Recent advancements in open-vocabulary 3D scene understanding heavily rely on 3D Gaussian Splatting (3DGS) to register vision-language features into 3D space. However, we identify two critical limitations in these approaches: the spatial ambiguity arising from unstructured, overlapping Gaussians which necessitates probabilistic feature registration, and the multi-level semantic ambiguity caused by pooling features over object-level masks, which dilutes fine-grained details. To address these challenges, we present a novel framework that leverages Sparse Voxel Rasterization (SVRaster) as a structured, disjoint geometry representation. By regularizing SVRaster with monocular depth and normal priors, we establish a stable geometric foundation.

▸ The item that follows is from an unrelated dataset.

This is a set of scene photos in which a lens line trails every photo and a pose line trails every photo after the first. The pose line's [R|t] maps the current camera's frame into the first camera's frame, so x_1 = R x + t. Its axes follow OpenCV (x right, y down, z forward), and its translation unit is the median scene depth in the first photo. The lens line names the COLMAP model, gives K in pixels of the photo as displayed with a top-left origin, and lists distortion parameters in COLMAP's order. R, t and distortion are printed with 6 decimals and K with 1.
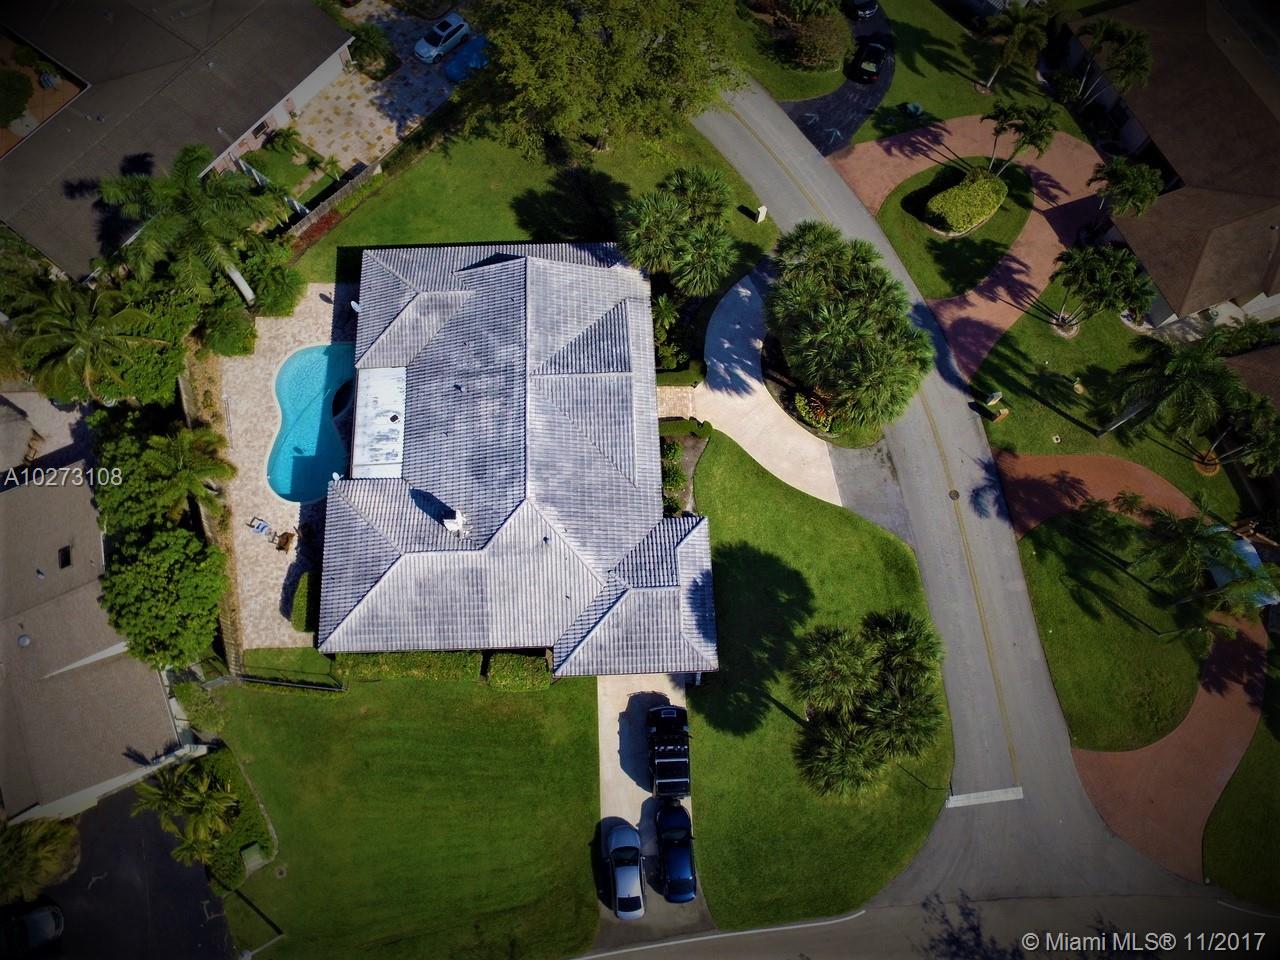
lens RADIAL K [[870.3, 0, 626.1], [0, 870.3, 462.2], [0, 0, 1]] dist [-0.127436, 0.094665]
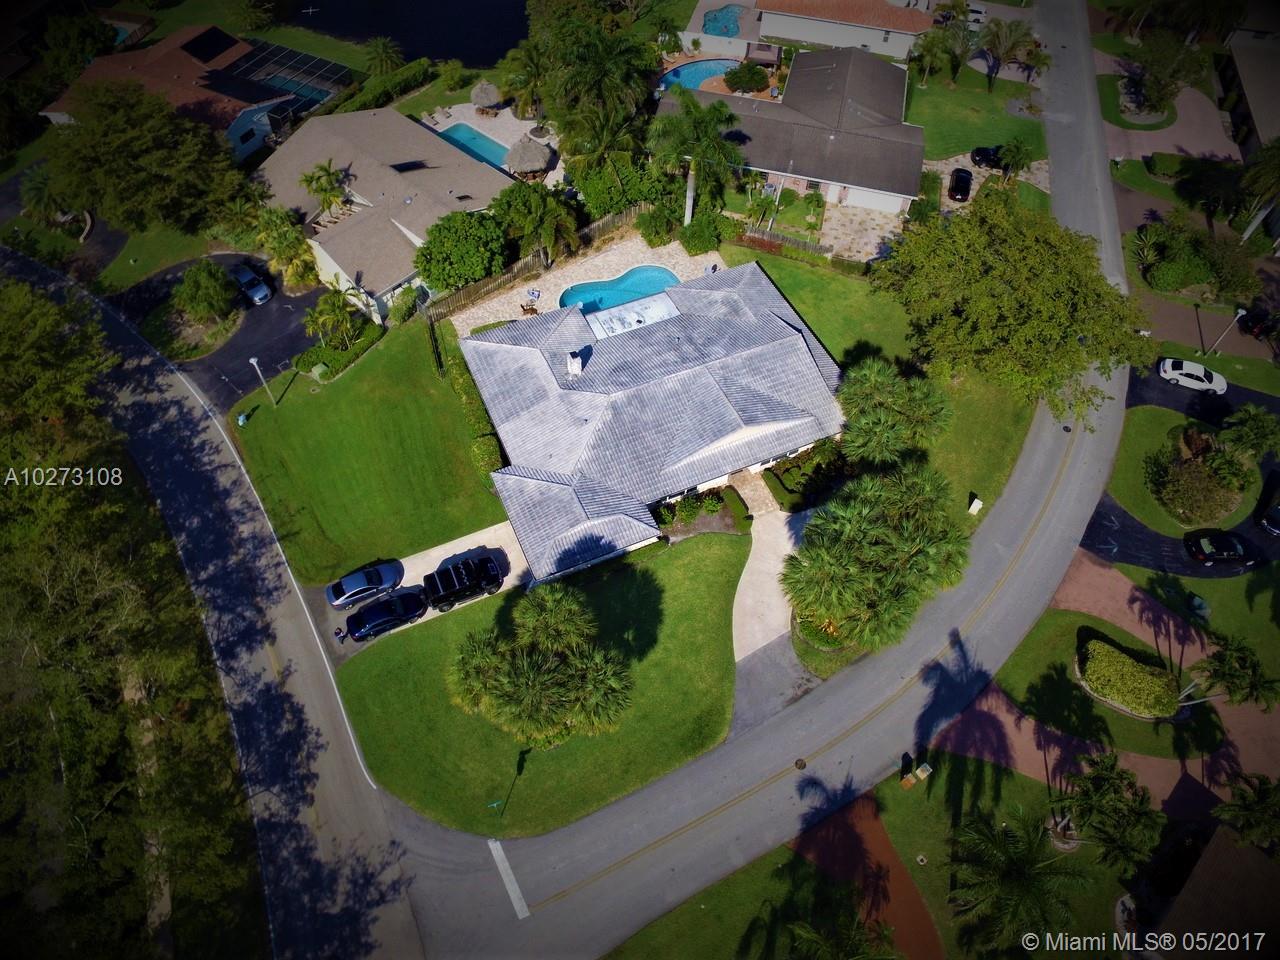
lens RADIAL K [[870.3, 0, 626.1], [0, 870.3, 462.2], [0, 0, 1]] dist [-0.127436, 0.094665]
pose [[0.368047, 0.740261, -0.562632, 0.621862], [-0.878361, 0.475294, 0.050768, 0.001414], [0.304997, 0.475509, 0.825147, 0.006660]]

This enables a deterministic, confidence-aware feature registration process and suppresses the semantic bleeding artifact common in 3DGS. Furthermore, we resolve multi-level ambiguity by exploiting the emerging dense alignment properties of foundation model AM-RADIO, avoiding the computational overhead of hierarchical training methods. Our approach achieves state-of-the-art performance on Open Vocabulary 3D Object Retrieval and Point Cloud Understanding benchmarks, particularly excelling on fine-grained queries where registration methods typically fail.